Thank you in advance!!!


----------



## JimE (Apr 16, 2009)

Boot into the BIOS and see if it is detected in the BIOS. Sounds like a faulty drive. Laptop drives have a shorter life span than desktop drives. You can try removing reseating the drive, to verify a proper connection. You can also boot into the BIOS and see if it's detected there...if not, it is most likely faulty.


----------



## nebthet (Mar 12, 2011)

Hello and thanks for replying. 
Unfortunately, I did buy another optical drive. It was used and I did not have the possibility to check whether it really is functional as the seller claimed. But none of them are recognised by my laptop. I always just slide them in without crewing in the little bolt, but I guess it can't be the case... can it?

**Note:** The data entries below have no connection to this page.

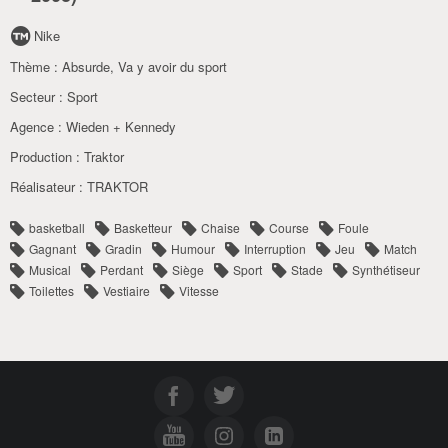
Nike
Thème :
Absurde
,
Va y avoir du sport
Secteur :
Sport
Agence :
Wieden + Kennedy
Production :
Traktor
Réalisateur :
TRAKTOR
basketball
Basketteur
Chaise
Course
Foule
Gagnant
Gradin
Humour
Interruption
Jeu
Match
Musical
Perdant
Siège
Sport
Stade
Synthétiseur
Toilettes
Vestiaire
Vitesse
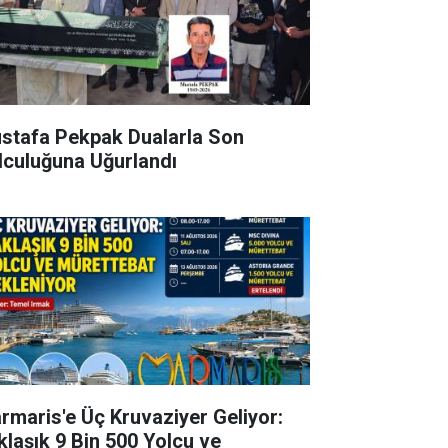
stafa Pekpak Dualarla Son
lculuğuna Uğurlandı
rmaris'e Üç Kruvaziyer Geliyor:
klaşık 9 Bin 500 Yolcu ve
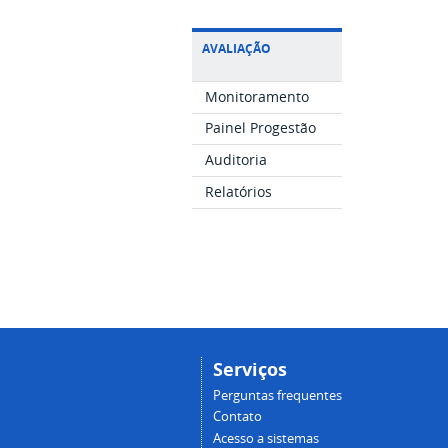
AVALIAÇÃO
Monitoramento
Painel Progestão
Auditoria
Relatórios
Serviços
Perguntas frequentes
Contato
Acesso a sistemas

As far as Bios settings concerns, the only thing regarding CD-rom that there is in my Bios is boot sequence. CD-rom is set on first place. Could updating BIOS help?


----------



## JimE (Apr 16, 2009)

Most BIOS will display the hardware that is detected (HDD's and CD/DVD drives). In any case, if it's not there already, updating won't help.

And if it's not working with two different drives, very likely there is a hardware issue. Either the motherboard controller, the drive connectors, or possibly just faulty drives (less likely now that you have tried two).


----------